13

LOU

I MEAN, AFTER EVERYTHING, it’s a fucking piece of paper that makes me take Tabby Cousins’s side. Makes me want to laugh. It’s ridiculous, right?

The map Keegan brought with us the day we went into the woods. The one he said he just printed. He left it with me—I guess he got careless. Then I just so happened to notice the date at the bottom of the page, beside the website name. He printed it back in May.

I ended up giving the map to the police, but maybe it wouldn’t have mattered, because of all the stuff they found on his computer. And Kyla, Keegan’s ex-girlfriend or whatever, had plenty on him. I guess she had been stewing with it the whole time. You know the feeling—what it’s like to pretend something isn’t happening, or didn’t happen, because it’s easier that way.

I’m not even sure what all this means. Tabby was maybe doing something behind Mark’s back with Keegan. But she wasn’t doing anything behind my back with my boyfriend.

Here’s my truth—I just don’t think Tabby killed Mark anymore. I saw her as this threat the whole time, this shadow I was somehow eclipsed by, but it’s like when you look under your bed and realize there aren’t any monsters there after all, just some old socks. I guess that makes Tabby the old socks. I kind of feel sorry for her, because maybe she really did love Mark, and Keegan did something to him.

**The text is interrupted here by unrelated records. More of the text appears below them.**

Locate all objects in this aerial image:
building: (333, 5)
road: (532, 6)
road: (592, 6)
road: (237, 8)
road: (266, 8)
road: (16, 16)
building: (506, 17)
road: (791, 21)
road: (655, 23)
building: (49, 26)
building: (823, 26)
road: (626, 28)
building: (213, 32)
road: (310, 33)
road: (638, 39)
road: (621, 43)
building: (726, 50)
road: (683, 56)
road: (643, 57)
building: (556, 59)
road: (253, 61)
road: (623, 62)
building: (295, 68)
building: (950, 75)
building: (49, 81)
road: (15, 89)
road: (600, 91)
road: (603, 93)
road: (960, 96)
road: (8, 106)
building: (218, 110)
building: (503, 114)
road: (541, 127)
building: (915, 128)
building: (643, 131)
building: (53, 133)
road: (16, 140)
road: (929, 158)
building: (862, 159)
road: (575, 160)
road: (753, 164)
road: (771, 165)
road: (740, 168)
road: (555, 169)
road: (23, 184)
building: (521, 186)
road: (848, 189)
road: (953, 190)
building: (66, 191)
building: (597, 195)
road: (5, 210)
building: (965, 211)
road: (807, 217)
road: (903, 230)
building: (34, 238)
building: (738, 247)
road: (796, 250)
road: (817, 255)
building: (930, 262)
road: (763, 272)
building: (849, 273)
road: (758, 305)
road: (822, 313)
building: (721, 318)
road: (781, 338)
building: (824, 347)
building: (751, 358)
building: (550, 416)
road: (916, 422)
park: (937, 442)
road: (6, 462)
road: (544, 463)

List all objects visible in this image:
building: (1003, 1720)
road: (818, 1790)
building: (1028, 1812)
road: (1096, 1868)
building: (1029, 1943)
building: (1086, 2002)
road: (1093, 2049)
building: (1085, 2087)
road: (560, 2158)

In fact, when Tabby gets found not guilty—and I’m pretty sure she will, because I’ve been watching the jury and I’m good at reading people—I might even ask her to hang out sometime. Maybe there really was a redheaded scout in the audience that night, and everything between us has been a huge misunderstanding. I’m willing to give her the benefit of the doubt. I’m just that kind of girl.